YouTube adds thousands of ad-supported TV shows for free

The news: YouTube users will now be able to stream over 4,000 full seasons of TV shows on the platform for free with ads, with plans to add up to 100 more shows and films every week.

  • The list of shows now available includes reality TV hits whose clips are already incredibly popular on the platform like “Kitchen Nightmares,” and a laundry list of shows from eras past like “Father Knows Best” and “Andromeda.”

How we got here: YouTube is late to the ad-supported video-on-demand (AVOD) TV show craze that Tubi, Roku, and other major streaming platforms like Disney+ and HBO Max are all getting in on, but it’s been inching in this direction for a while.

  • It might be cheaper for YouTube to license TV shows than to create its own: In January, YouTube shut down its Originals division, which failed to produce hits on the level of other streaming originals.
  • TV is also an obvious opportunity for YouTube, whose viewers are increasingly watching the platform from smart and connected TVs. In 2022, 57% of YouTube viewers will use the platform on a CTV at least once per month, jumping to 60.8% by 2025.

The AVOD opportunity: Adding TV shows helps YouTube in several key areas, and allows it to reach the growing audience for ad-supported video that could help make it an even more dominant hub for digital video.
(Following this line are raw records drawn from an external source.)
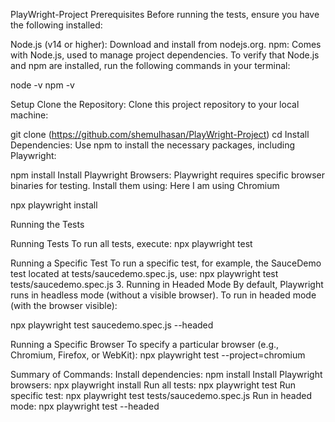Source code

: PlayWright-Project
Prerequisites Before running the tests, ensure you have the following installed:

Node.js (v14 or higher): Download and install from nodejs.org. npm: Comes with Node.js, used to manage project dependencies. To verify that Node.js and npm are installed, run the following commands in your terminal:

node -v npm -v

Setup Clone the Repository: Clone this project repository to your local machine:

git clone (https://github.com/shemulhasan/PlayWright-Project) cd Install Dependencies: Use npm to install the necessary packages, including Playwright:

npm install Install Playwright Browsers: Playwright requires specific browser binaries for testing. Install them using: Here I am using Chromium

npx playwright install

Running the Tests

Running Tests To run all tests, execute:
npx playwright test

Running a Specific Test To run a specific test, for example, the SauceDemo test located at tests/saucedemo.spec.js, use:
npx playwright test tests/saucedemo.spec.js 3. Running in Headed Mode By default, Playwright runs in headless mode (without a visible browser). To run in headed mode (with the browser visible):

npx playwright test saucedemo.spec.js --headed

Running a Specific Browser To specify a particular browser (e.g., Chromium, Firefox, or WebKit):
npx playwright test --project=chromium

Summary of Commands: Install dependencies: npm install Install Playwright browsers: npx playwright install Run all tests: npx playwright test Run specific test: npx playwright test tests/saucedemo.spec.js Run in headed mode: npx playwright test --headed

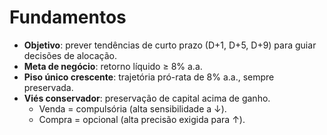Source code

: # Fundamentos

- **Objetivo**: prever tendências de curto prazo (D+1, D+5, D+9) para guiar decisões de alocação.  
- **Meta de negócio**: retorno líquido ≥ 8% a.a.  
- **Piso único crescente**: trajetória pró-rata de 8% a.a., sempre preservada.  
- **Viés conservador**: preservação de capital acima de ganho.  
  - Venda = compulsória (alta sensibilidade a ↓).  
  - Compra = opcional (alta precisão exigida para ↑).  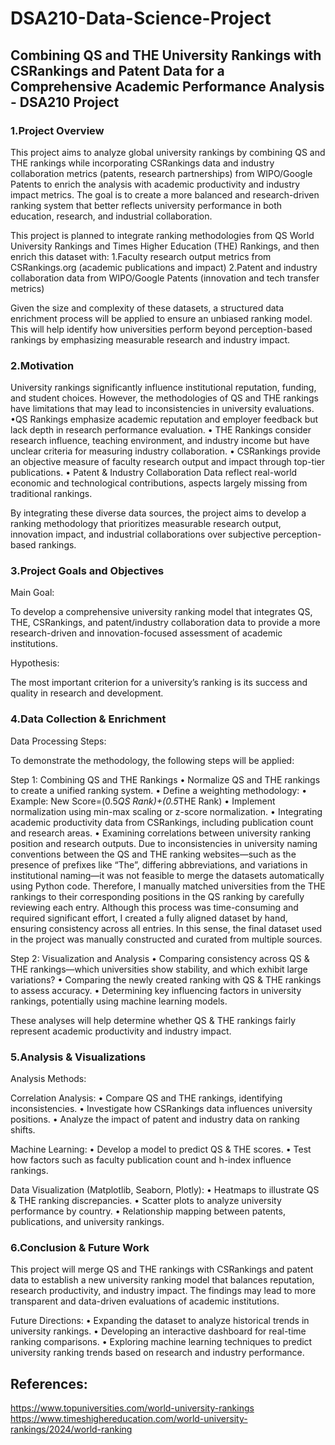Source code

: # DSA210-Data-Science-Project
## Combining QS and THE University Rankings with CSRankings and Patent Data for a Comprehensive Academic Performance Analysis - DSA210 Project

### 1.Project Overview

This project aims to analyze global university rankings by combining QS and THE rankings while incorporating CSRankings data and industry collaboration metrics (patents, research partnerships) from WIPO/Google Patents to enrich the analysis with academic productivity and industry impact metrics. The goal is to create a more balanced and research-driven ranking system that better reflects university performance in both education, research, and industrial collaboration.

This project is planned to integrate ranking methodologies from QS World University Rankings and Times Higher Education (THE) Rankings, and then enrich this dataset with:
	1.Faculty research output metrics from CSRankings.org (academic publications and impact)
	2.Patent and industry collaboration data from WIPO/Google Patents (innovation and tech transfer metrics)
 
Given the size and complexity of these datasets, a structured data enrichment process will be applied to ensure an unbiased ranking model. This will help identify how universities perform beyond perception-based rankings by emphasizing measurable research and industry impact.

### 2.Motivation

University rankings significantly influence institutional reputation, funding, and student choices. However, the methodologies of QS and THE rankings have limitations that may lead to inconsistencies in university evaluations.
	•QS Rankings emphasize academic reputation and employer feedback but lack depth in research performance evaluation.
	•	THE Rankings consider research influence, teaching environment, and industry income but have unclear criteria for measuring industry collaboration.
	•	CSRankings provide an objective measure of faculty research output and impact through top-tier publications.
	•	Patent & Industry Collaboration Data reflect real-world economic and technological contributions, aspects largely missing from traditional rankings.

By integrating these diverse data sources, the project aims to develop a ranking methodology that prioritizes measurable research output, innovation impact, and industrial collaborations over subjective perception-based rankings.


### 3.Project Goals and Objectives

Main Goal:

To develop a comprehensive university ranking model that integrates QS, THE, CSRankings, and patent/industry collaboration data to provide a more research-driven and innovation-focused assessment of academic institutions.

Hypothesis:

The most important criterion for a university’s ranking is its success and quality in research and development.

### 4.Data Collection & Enrichment

Data Processing Steps:

To demonstrate the methodology, the following steps will be applied:

Step 1: Combining QS and THE Rankings
	•	Normalize QS and THE rankings to create a unified ranking system.
	•	Define a weighting methodology:
	•	Example: New Score=(0.5*QS Rank)+(0.5*THE Rank)
	•	Implement normalization using min-max scaling or z-score normalization.
	•	Integrating academic productivity data from CSRankings, including publication count and research areas.
	•	Examining correlations between university ranking position and research outputs.
Due to inconsistencies in university naming conventions between the QS and THE ranking websites—such as the presence of prefixes like “The”, differing abbreviations, and variations in institutional naming—it was not feasible to merge the datasets automatically using Python code. Therefore, I manually matched universities from the THE rankings to their corresponding positions in the QS ranking by carefully reviewing each entry. Although this process was time-consuming and required significant effort, I created a fully aligned dataset by hand, ensuring consistency across all entries. In this sense, the final dataset used in the project was manually constructed and curated from multiple sources.

Step 2: Visualization and Analysis
	•	Comparing consistency across QS & THE rankings—which universities show stability, and which exhibit large variations?
	•	Comparing the newly created ranking with QS & THE rankings to assess accuracy.
	•	Determining key influencing factors in university rankings, potentially using machine learning models.

These analyses will help determine whether QS & THE rankings fairly represent academic productivity and industry impact.


### 5.Analysis & Visualizations

Analysis Methods:

Correlation Analysis:
	•	Compare QS and THE rankings, identifying inconsistencies.
	•	Investigate how CSRankings data influences university positions.
	•	Analyze the impact of patent and industry data on ranking shifts.

Machine Learning:
	•	Develop a model to predict QS & THE scores.
	•	Test how factors such as faculty publication count and h-index influence rankings.

Data Visualization (Matplotlib, Seaborn, Plotly):
	•	Heatmaps to illustrate QS & THE ranking discrepancies.
	•	Scatter plots to analyze university performance by country.
	•	Relationship mapping between patents, publications, and university rankings.


### 6.Conclusion & Future Work

This project will merge QS and THE rankings with CSRankings and patent data to establish a new university ranking model that balances reputation, research productivity, and industry impact. The findings may lead to more transparent and data-driven evaluations of academic institutions.

Future Directions:
	•	Expanding the dataset to analyze historical trends in university rankings.
	•	Developing an interactive dashboard for real-time ranking comparisons.
	•	Exploring machine learning techniques to predict university ranking trends based on research and industry performance.

## References:
https://www.topuniversities.com/world-university-rankings
https://www.timeshighereducation.com/world-university-rankings/2024/world-ranking

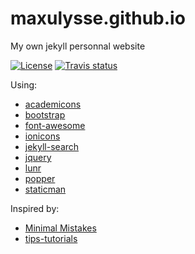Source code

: # maxulysse.github.io
My own jekyll personnal website

[![License][license-badge]][license-link] [![Travis status][travis-badge]][travis-link]

Using:
- [academicons](https://jpswalsh.github.io/academicons/)
- [bootstrap](https://getbootstrap.com/)
- [font-awesome](http://fontawesome.io/)
- [ionicons](http://ionicons.com/)
- [jekyll-search](https://github.com/RishikeshDarandale/jekyll-search)
- [jquery](https://jquery.com/)
- [lunr](https://lunrjs.com/)
- [popper](https://popper.js.org/)
- [staticman](https://staticman.net/)

Inspired by:
- [Minimal Mistakes](https://github.com/mmistakes/minimal-mistakes)
- [tips-tutorials](https://github.com/dalanzg/tips-tutorials)

[license-badge]: https://img.shields.io/github/license/MaxUlysse/maxulysse.github.io.svg
[license-link]: https://github.com/MaxUlysse/maxulysse.github.io/blob/master/LICENSE
[travis-badge]: https://api.travis-ci.org/MaxUlysse/maxulysse.github.io.svg
[travis-link]: https://travis-ci.org/MaxUlysse/maxulysse.github.io
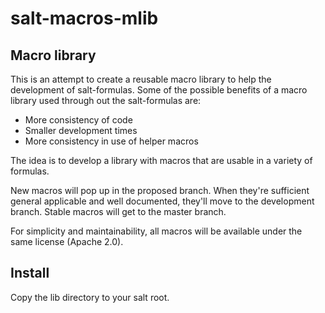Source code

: # salt-macros-mlib

## Macro library

This is an attempt to create a reusable macro library to help the development of salt-formulas. Some of the possible benefits of a macro library used through out the salt-formulas are:
* More consistency of code
* Smaller development times
* More consistency in use of helper macros

The idea is to develop a library with macros that are usable in a variety of formulas.

New macros will pop up in the proposed branch. When they're sufficient general applicable and well documented, they'll move to the development branch. Stable macros will get to the master branch.

For simplicity and maintainability, all macros will be available under the same license (Apache 2.0).


## Install

Copy the lib directory to your salt root.

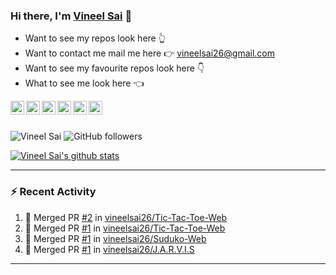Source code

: ### Hi there, I'm [Vineel Sai](https://vineelsai26.github.io) 👋

* Want to see my repos look here 👆 <br>
* Want to contact me mail me here 👉 vineelsai26@gmail.com <br>
* Want to see my favourite repos look here 👇 <br>
* What to see me look here 👈 <br>

<a href="https://www.facebook.com/vineelsai26/">
  <img align="left" alt="Vineel Sai's Facebook" width="22px" src="https://cdn.jsdelivr.net/npm/simple-icons@v3/icons/facebook.svg" />
</a>
<a href="https://instagram.com/vineelsai26/">
  <img align="left" alt="Vineel Sai's Instagram" width="22px" src="https://cdn.jsdelivr.net/npm/simple-icons@v3/icons/instagram.svg" />
</a>
<a href="https://twitter.com/vineelsai26">
  <img align="left" alt="Vineel Sai's Twitter" width="22px" src="https://cdn.jsdelivr.net/npm/simple-icons@v3/icons/twitter.svg" />
</a>
<a href="https://linkedin.com/in/vineelsai26">
  <img align="left" alt="Vineel Sai's Linkdein" width="22px" src="https://cdn.jsdelivr.net/npm/simple-icons@v3/icons/linkedin.svg" />
</a>
<a href="https://github.com/vineelsai26">
  <img align="left" alt="Vineel Sai's Github" width="22px" src="https://cdn.jsdelivr.net/npm/simple-icons@v3/icons/github.svg" />
</a>
<a href="https://t.me/vineelsai">
  <img align="left" alt="Vineel Sai's Telegram" width="22px" src="https://cdn.jsdelivr.net/npm/simple-icons@v3/icons/telegram.svg" />
</a>
<br/>
<br/>

![Vineel Sai](https://komarev.com/ghpvc/?username=vineelsai26) 
![GitHub followers](https://img.shields.io/github/followers/vineelsai26?label=Followers)
<br>

[![Vineel Sai's github stats](https://github-readme-stats.vineelsai.vercel.app/api?username=vineelsai26)](https://github.com/vineelsai26)
<br>

---
### :zap: Recent Activity
<!--START_SECTION:activity-->
1. 🎉 Merged PR [#2](https://github.com/vineelsai26/Tic-Tac-Toe-Web/pull/2) in [vineelsai26/Tic-Tac-Toe-Web](https://github.com/vineelsai26/Tic-Tac-Toe-Web)
2. 🎉 Merged PR [#1](https://github.com/vineelsai26/Tic-Tac-Toe-Web/pull/1) in [vineelsai26/Tic-Tac-Toe-Web](https://github.com/vineelsai26/Tic-Tac-Toe-Web)
3. 🎉 Merged PR [#1](https://github.com/vineelsai26/Suduko-Web/pull/1) in [vineelsai26/Suduko-Web](https://github.com/vineelsai26/Suduko-Web)
4. 🎉 Merged PR [#1](https://github.com/vineelsai26/J.A.R.V.I.S/pull/1) in [vineelsai26/J.A.R.V.I.S](https://github.com/vineelsai26/J.A.R.V.I.S)
<!--END_SECTION:activity-->
---
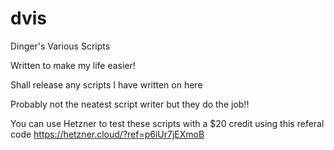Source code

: # dvis

Dinger's Various Scripts

Written to make my life easier!

Shall release any scripts I have written on here

Probably not the neatest script writer but they do the job!!

You can use Hetzner to test these scripts with a $20 credit using this referal code https://hetzner.cloud/?ref=p6iUr7jEXmoB
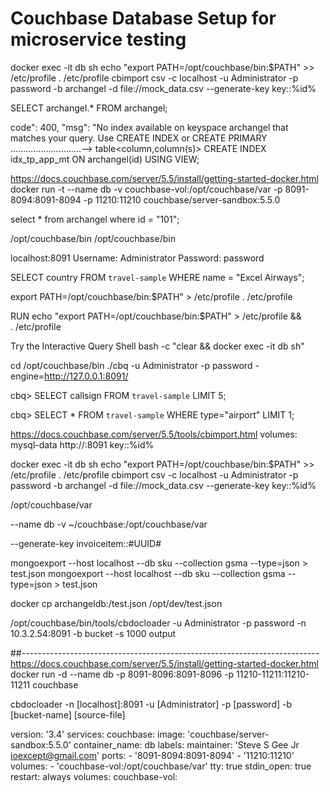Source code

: # Couchbase Database Setup for microservice testing



docker exec -it db sh
echo "export PATH=/opt/couchbase/bin:$PATH" >> /etc/profile
. /etc/profile
cbimport csv -c localhost -u Administrator -p password -b archangel -d file://mock_data.csv --generate-key key::%id%



SELECT archangel.* FROM archangel;


code": 400, "msg": "No index available on keyspace archangel that matches your query. Use CREATE INDEX or CREATE PRIMARY
............................--> table<column,column(s)>
CREATE INDEX idx_tp_app_mt ON archangel(id) USING VIEW;

https://docs.couchbase.com/server/5.5/install/getting-started-docker.html
docker run -t --name db -v couchbase-vol:/opt/couchbase/var -p 8091-8094:8091-8094 -p 11210:11210 couchbase/server-sandbox:5.5.0


select * from archangel where id = "101";



/opt/couchbase/bin
/opt/couchbase/bin


localhost:8091
Username: Administrator
Password: password

SELECT country FROM `travel-sample` WHERE name = "Excel Airways";

export PATH=/opt/couchbase/bin:$PATH" > /etc/profile
. /etc/profile

RUN echo "export PATH=/opt/couchbase/bin:$PATH" > /etc/profile && \
 . /etc/profile


Try the Interactive Query Shell
bash -c "clear && docker exec -it db sh"

cd /opt/couchbase/bin
./cbq -u Administrator -p password -engine=http://127.0.0.1:8091/

cbq> SELECT callsign FROM `travel-sample` LIMIT 5;

cbq> SELECT * FROM `travel-sample` WHERE type="airport" LIMIT 1;

https://docs.couchbase.com/server/5.5/tools/cbimport.html
volumes:
    mysql-data
http://<ip>:8091
key::%id%

docker exec -it db sh
echo "export PATH=/opt/couchbase/bin:$PATH" >> /etc/profile
. /etc/profile
cbimport csv -c localhost -u Administrator -p password -b archangel -d file://mock_data.csv --generate-key key::%id%

/opt/couchbase/var

--name db -v ~/couchbase:/opt/couchbase/var

--generate-key invoiceitem::#UUID#

mongoexport --host localhost --db sku --collection gsma --type=json > test.json
mongoexport --host localhost --db sku --collection gsma --type=json > test.json

docker cp archangeldb:/test.json /opt/dev/test.json

/opt/couchbase/bin/tools/cbdocloader -u Administrator -p password -n 10.3.2.54:8091 -b bucket -s 1000 output

##--------------------------------------------------------------------------
https://docs.couchbase.com/server/5.5/install/getting-started-docker.html
docker run -d --name db -p 8091-8096:8091-8096 -p 11210-11211:11210-11211 couchbase


cbdocloader  -n [localhost]:8091 -u [Administrator] -p [password] -b [bucket-name] [source-file]



version: '3.4'
services:
    couchbase:
        image: 'couchbase/server-sandbox:5.5.0'
        container_name: db
        labels:
            maintainer: 'Steve S Gee Jr <ioexcept@gmail.com>'
        ports:
            - '8091-8094:8091-8094'
            - '11210:11210'
        volumes:
            - 'couchbase-vol:/opt/couchbase/var'
        tty: true
        stdin_open: true
        restart: always
volumes:
    couchbase-vol:





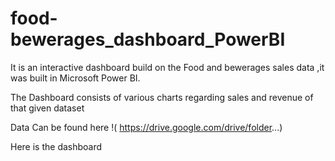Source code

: # food-bewerages_dashboard_PowerBI
It is an interactive dashboard build on the Food and bewerages sales data ,it was built in Microsoft Power BI.

The Dashboard consists of various charts regarding sales and revenue of that given dataset

 Data Can be found here !( https://drive.google.com/drive/folder...)
 
Here is the dashboard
  • YouTube’s historical issues with its algorithm’s promotion of upsetting or harmful content is again under the spotlight thanks to Russia’s invasion of Ukraine, raising brand safety concerns. But now, YouTube’s vast TV catalog gives brands a safe space to advertise without fear of their ads running before combat footage or fringe political content.
  • It's not just advertisers who benefit from AVOD channels: Viewers are increasingly using a mix of subscription and advertising-based video. We expect the number of US AVOD viewers to rise from 127.7 million in 2021 to 164.0 million in 2025.

Looking forward: YouTube is already a leader when it comes to non-TV digital video like live streaming, and it leads all social media platforms in time spent. But many of the most popular shows of the moment—including older shows like “The Office” whose clips have historically reached millions of views on the platform—are now locked exclusively behind competing streaming services.

  • Tapping into the growing demand for ad-supported digital video gives YouTube another channel to boost watch time and appease advertisers, but it won’t put it in the cultural driving seat like its subscription-based competitors.